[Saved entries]
▬▬▬▬▬▬
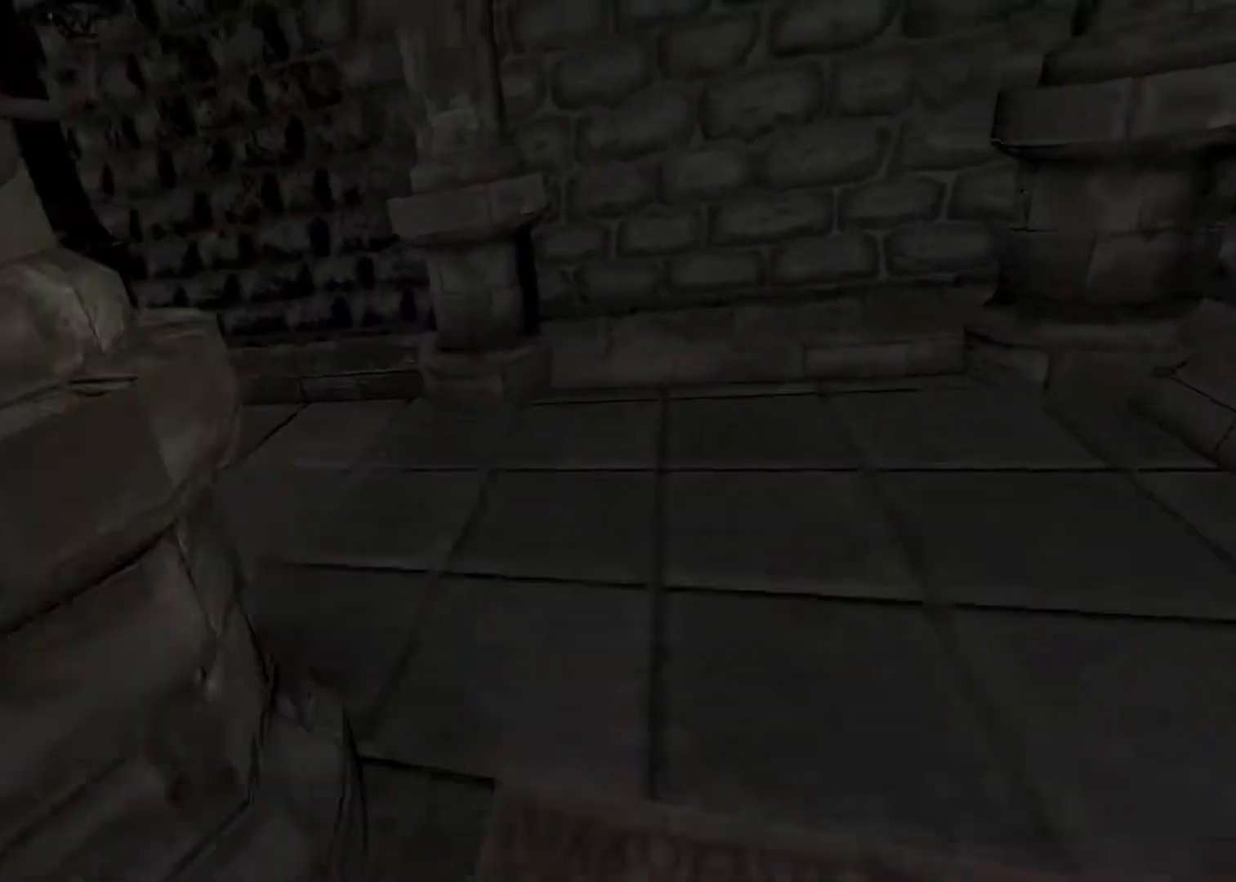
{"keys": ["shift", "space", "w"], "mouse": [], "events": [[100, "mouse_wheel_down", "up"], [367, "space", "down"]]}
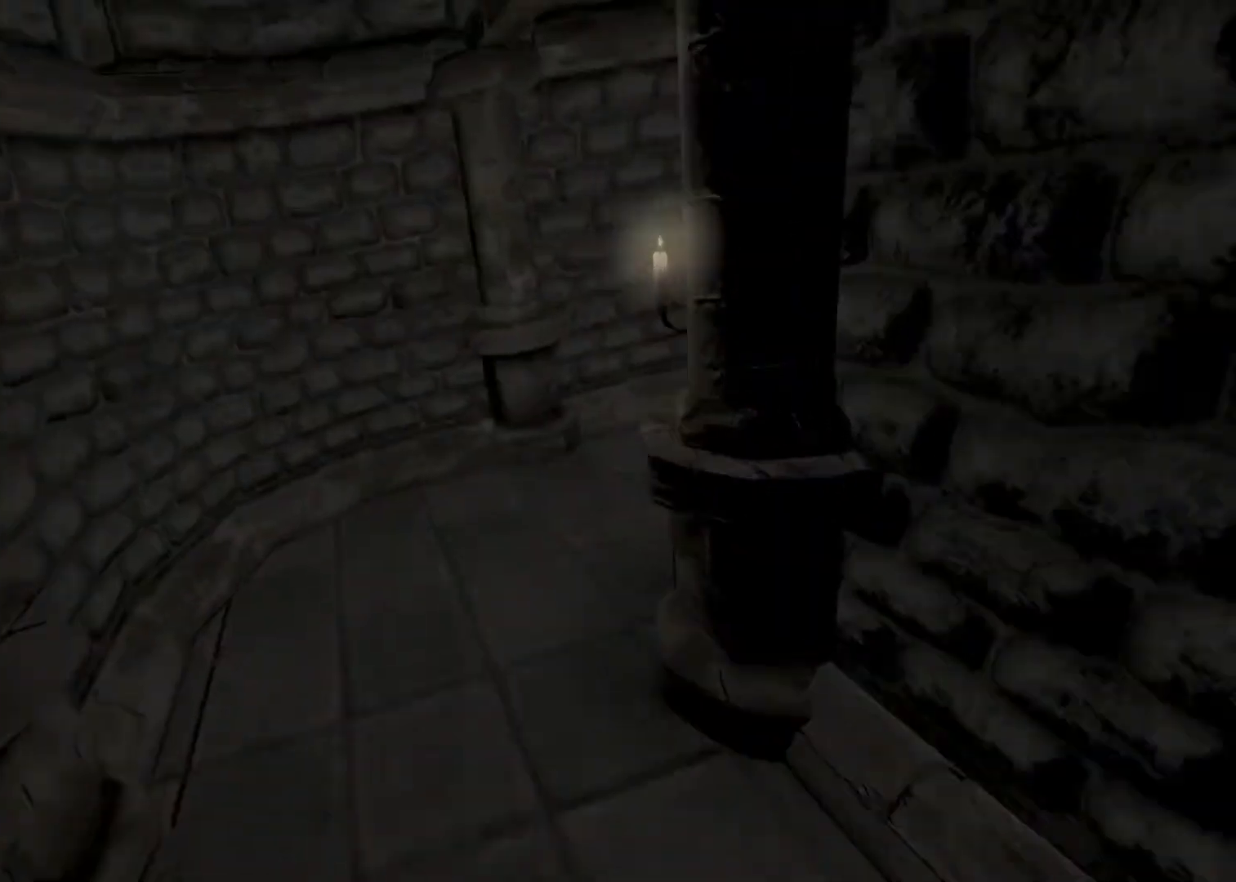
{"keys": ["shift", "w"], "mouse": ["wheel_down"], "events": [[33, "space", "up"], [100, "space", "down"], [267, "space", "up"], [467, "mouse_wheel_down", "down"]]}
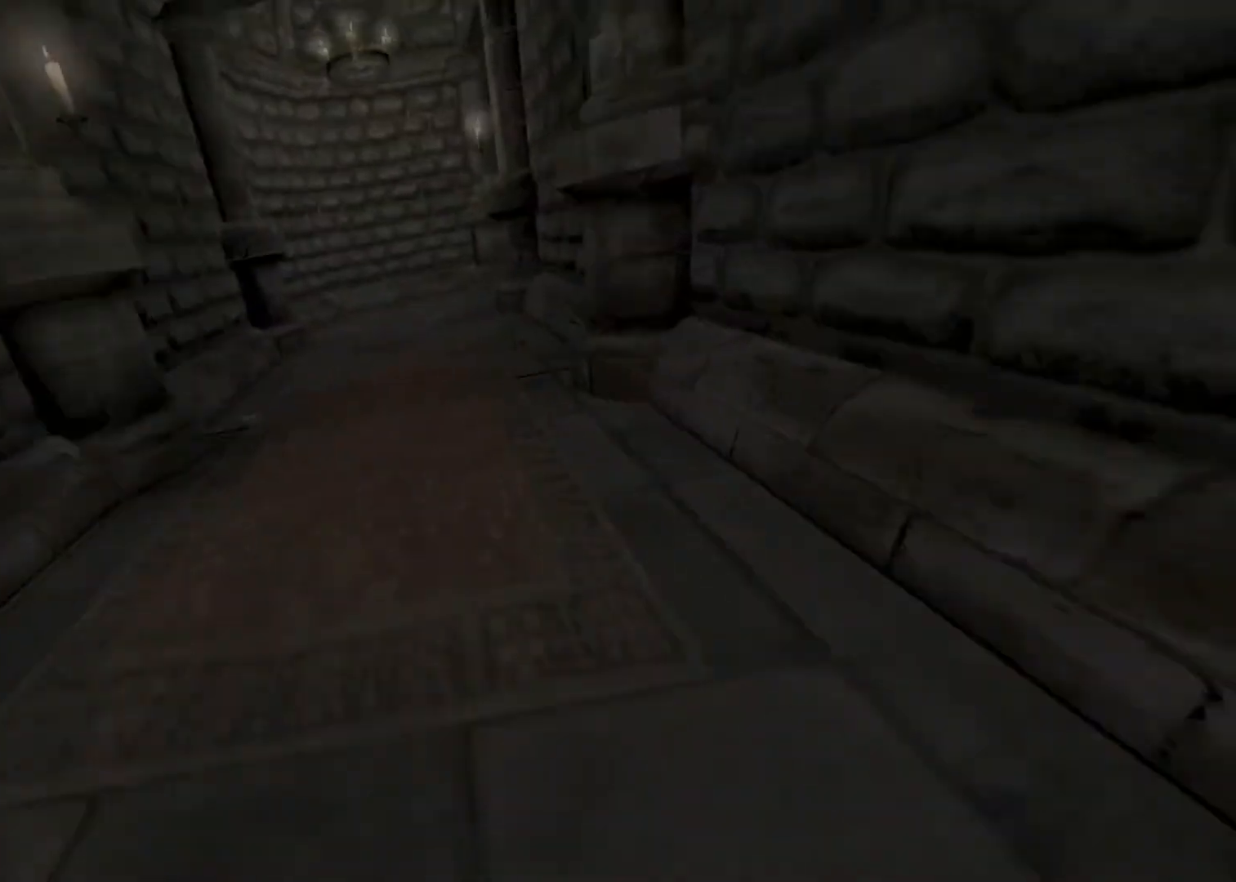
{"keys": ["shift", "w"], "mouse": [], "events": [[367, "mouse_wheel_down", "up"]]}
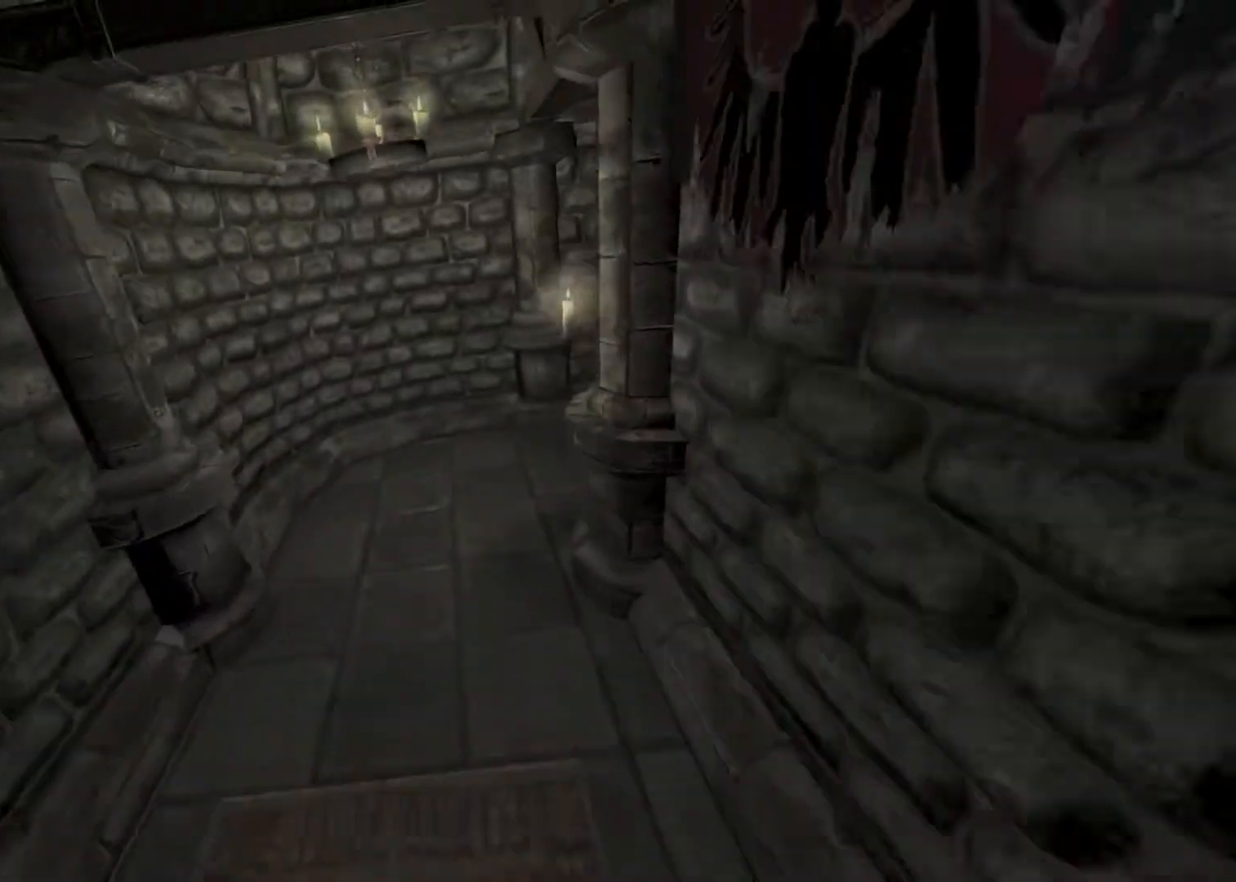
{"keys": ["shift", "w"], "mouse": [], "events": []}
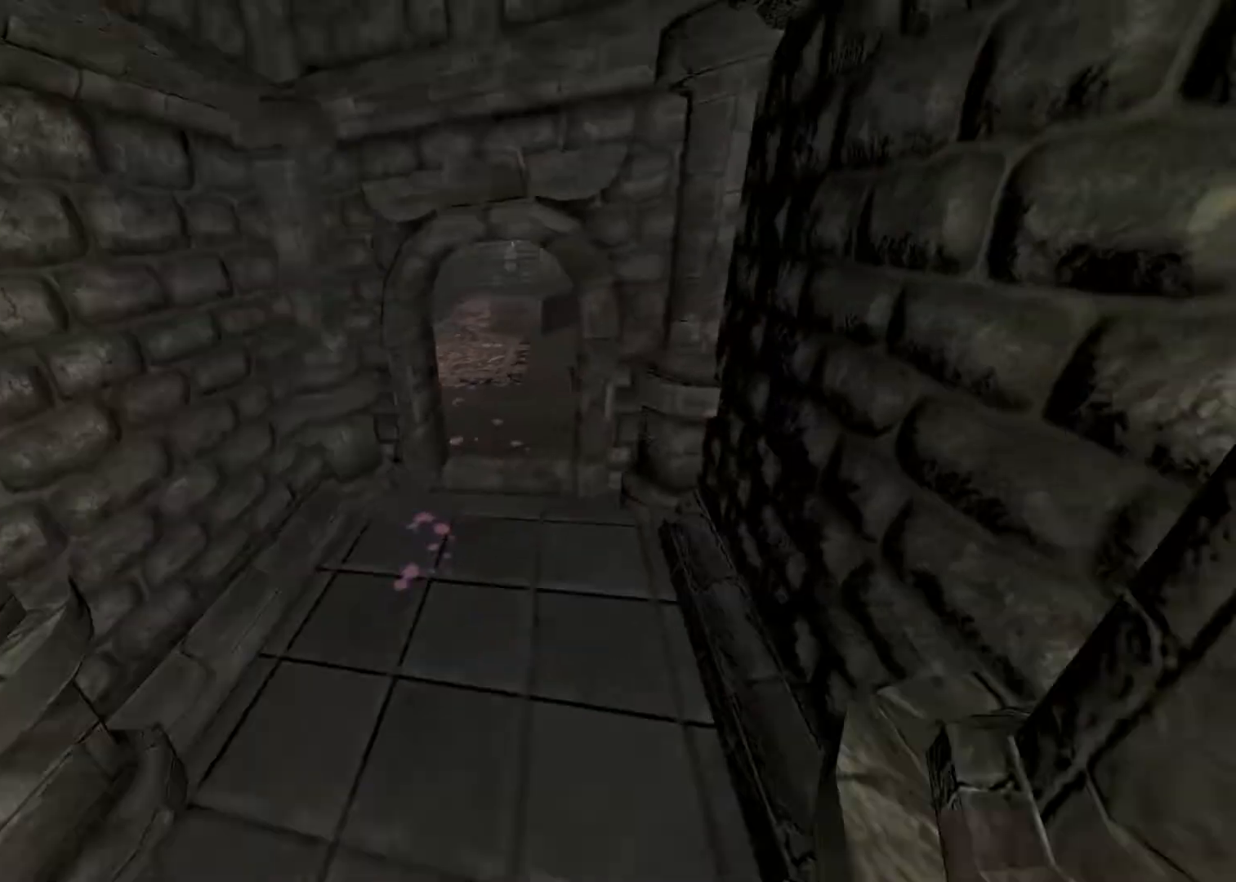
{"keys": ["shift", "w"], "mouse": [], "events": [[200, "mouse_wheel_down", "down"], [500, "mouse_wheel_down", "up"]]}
▬▬▬▬▬▬
Collect the lines of the data that carry the word "space".

{"keys": ["shift", "space", "w"], "mouse": [], "events": [[100, "mouse_wheel_down", "up"], [367, "space", "down"]]}
{"keys": ["shift", "w"], "mouse": ["wheel_down"], "events": [[33, "space", "up"], [100, "space", "down"], [267, "space", "up"], [467, "mouse_wheel_down", "down"]]}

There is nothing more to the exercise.